True, we all know that Donald Trump is out there shouting, with lots of backup, that he actually did win the 2020 election. But remember that Trump’s most consistent and compelling claim is that America needs to be made “great again,” a pitch that resonates mostly with people who believe that their way of life is in decline, that they are losing ground, that their power is on the wane. It’s a cry meant for people who believe they are in danger of becoming a permanent minority (in ways that are certainly but not exclusively racialized.)
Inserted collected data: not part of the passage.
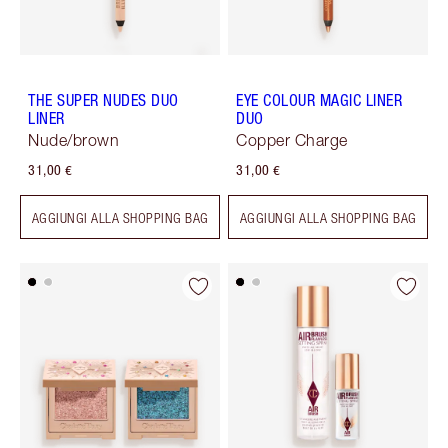
THE SUPER NUDES DUO
EYE COLOUR MAGIC LINER
LINER
DUO
Nude/brown
Copper Charge
31,00 €
31,00 €
AGGIUNGI ALLA SHOPPING BAG
AGGIUNGI ALLA SHOPPING BAG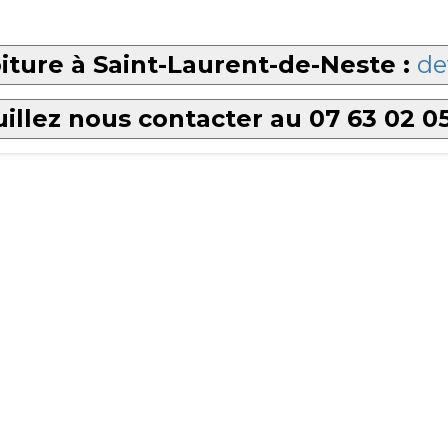
iture à Saint-Laurent-de-Neste :
de
illez nous contacter au 07 63 02 0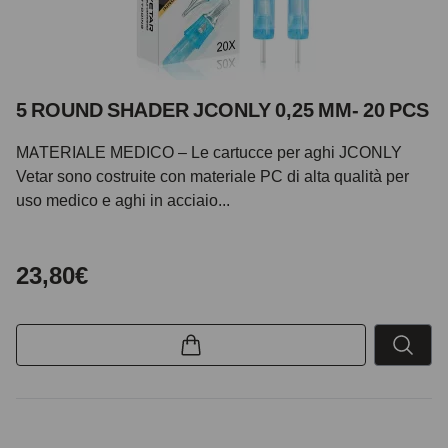
5 ROUND SHADER JCONLY 0,25 MM- 20 PCS
MATERIALE MEDICO – Le cartucce per aghi JCONLY
Vetar sono costruite con materiale PC di alta qualità per
uso medico e aghi in acciaio...
23,80€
As I’ve written before, people who believe that there is no chance they are going to win a game have little incentive to play that game fairly. They have lots of incentive to cheat. They have lots of incentive to quit the game, or curse it, or refuse to play altogether. Hunter S. Thompson, one of the truly underappreciated political thinkers of the twentieth century, called this the ethic of total retaliation.
Now, total retaliation is not a big problem when the game is checkers, and your six-year-old upends the board when she realizes she is going to lose. But this is a big problem when the game is democracy. This is a big problem when the game is not a game at all.
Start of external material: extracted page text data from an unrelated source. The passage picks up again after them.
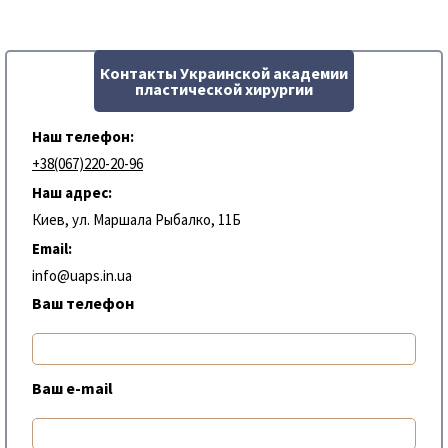
Контакты Украинской академии
пластической хирургии
Наш телефон:
+38(067)220-20-96
Наш адрес:
Киев, ул. Маршала Рыбалко, 11Б
Email:
info@uaps.in.ua
Ваш телефон
Ваш e-mail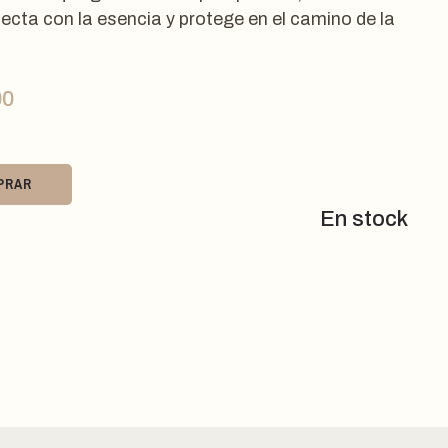
ecta con la esencia y protege en el camino de la
00
PRAR
En stock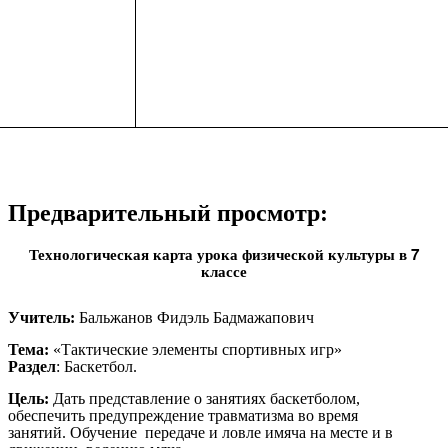
Предварительный просмотр:
Технологическая карта урока физической культуры в 7
классе
Учитель:
Бальжанов Фидэль Бадмажапович
Тема:
«Тактические элементы спортивных игр»
Раздел
: Баскетбол.
Цель:
Дать представление о занятиях баскетболом,
обеспечить предупреждение травматизма во время
занятий.
Обучение передаче и ловле имяча на месте и в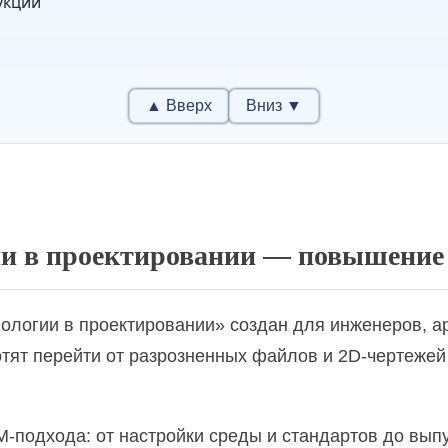
укции
▲ Вверх
Вниз ▼
ойство территорий
нтерьер в живописи и рисунке
ии в проектировании — повышение
логии в проектировании» создан для инженеров, ар
а инвалидов к объектам капитального строительства 
отят перейти от разрозненных файлов и 2D-чертеже
-подхода: от настройки среды и стандартов до вып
Back to Tocqueville: Groups that believe they are facing permanent minority status, in a majoritarian system, turn to violence.
I don’t know how many of the people who stormed the United States Capitol Building on January 6, 2021, believed that the election had really been “stolen” from President Trump. But I do suspect that almost all of them feel like they are in a minority group that is on the verge of being permanently outnumbered. (Part of what I think appeals to people about QAnon, besides what I have written here already, is that Q’s message was: Yes, you are in the minority. But in the end, the minority is going to have power.)
The republic remains in danger as long as one of our two major political parties pursues, out of its own sense of insufficiency, an anti-majoritarian/non-majoritarian strategy. But Republicans will continue to pursue that strategy – to prioritize it above all others – as long as party leaders remain unconvinced that they can capture the hearts and votes of a majority of American voters.
But we need them to believe this is possible, for all our sake. The first task of those Republicans who care for the health not just of their party but of our nation should be to work toward a real and not illusory Republican majority – and more immediately, toward the cultivation of a belief that such a majority is possible.
I know it is possible, especially if the party can (as it has done before) turn the dial down on the most virulent racists in its ranks:
Last week, I was talking with a student who describes herself as a radical communist. She talked to me about how, for her, we need more of an “it takes a village” attitude in American life, one that prioritizes local networks of care and concern rather than reliance on the bureaucratic, impersonal state.
I told her that she sounded a lot like Ronald Reagan, when he talked about small-town values.
“Well, I mean,” she said, “Reagan did not think government should do that work. I just don’t believe that government will do that work. I don’t want to believe that Reagan and I have anything in common, but maybe we do.”